**Trecho da página**
•••
No auge da crise de 2008, os bancos centrais da
cúspide capitalista cumpriram seu dever e impediram que o crash financeiro
degenerasse numa Grande Depressão. Tão logo o pânico deflagrado pela quebra do
Lehman Brothers cedeu, saíram das sombras os estoques de dívida soberana acumulados
na Europa durante o período de subavaliação dos riscos. Vitimas e protagonistas
da farra financeira, os governos da eurolândia fecharam os olhos para a orgia
de endividamento privado (depois público) promovida pelos (saltim)bancos da
desregulamentação financeira. Estimulada e celebrada por muitos, a
desregulamentação abriu caminho para a "invasão" do risco sistêmico
nas engrenagens da finança capitalista.
•••
**Conteúdo dos dados**
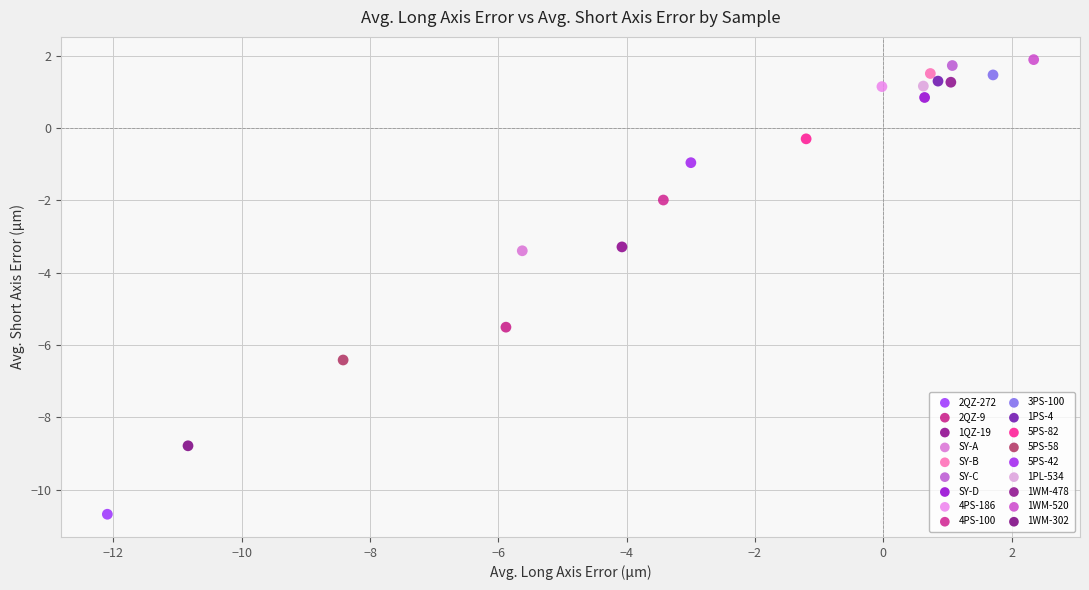

What are all the series names shown in the legend?

2QZ-272, 2QZ-9, 1QZ-19, SY-A, SY-B, SY-C, SY-D, 4PS-186, 4PS-100, 3PS-100, 1PS-4, 5PS-82, 5PS-58, 5PS-42, 1PL-534, 1WM-478, 1WM-520, 1WM-302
•••
**Tarefas obrigatórias**
1. Reproduza a passagem do texto sobre a crise de 2008 que vai de "No auge da crise" até "da finança capitalista.", trocando "eurolândia" por "zona do euro".
2. Dê continuidade ao texto sobre a crise de 2008 a partir da última frase apresentada.

**Respostas em ordem**
1.
No auge da crise de 2008, os bancos centrais da
cúspide capitalista cumpriram seu dever e impediram que o crash financeiro
degenerasse numa Grande Depressão. Tão logo o pânico deflagrado pela quebra do
Lehman Brothers cedeu, saíram das sombras os estoques de dívida soberana acumulados
na Europa durante o período de subavaliação dos riscos. Vitimas e protagonistas
da farra financeira, os governos da zona do euro fecharam os olhos para a orgia
de endividamento privado (depois público) promovida pelos (saltim)bancos da
desregulamentação financeira. Estimulada e celebrada por muitos, a
desregulamentação abriu caminho para a "invasão" do risco sistêmico
nas engrenagens da finança capitalista.

2.
Vou citar o insuspeito e temerário Alan
Greenspan: "O risco sistêmico é quase exclusivamente um fenômeno das
instituições financeiras. A inadimplência de grandes instituições pode
desmantelar o sistema financeiro e com ele o resto da economia, devido às
múltiplas e intrincadas relações entre a finança e a atividade econômica... Os
riscos gerados por empresas não financeiras - independentemente de seu tamanho
- ficam restritos aos seus credores, fornecedores e clientes. Raramente têm
impacto mais amplo."
O sistema de crédito moderno tem a função de
ampliar e antecipar no tempo a capacidade de investimento e de consumo das
empresas, das famílias e dos governos. Ele opera como uma central privada de
administração monetária e de alocação da riqueza líquida coletiva. Nessa
função, os bancos (e, hoje, os demais intermediários financeiros que se
abastecem nos mercados monetários) são provedores da rede informacional do
mercado: definem as normas de acesso à liquidez, ao crédito e administram o
sistema de pagamentos.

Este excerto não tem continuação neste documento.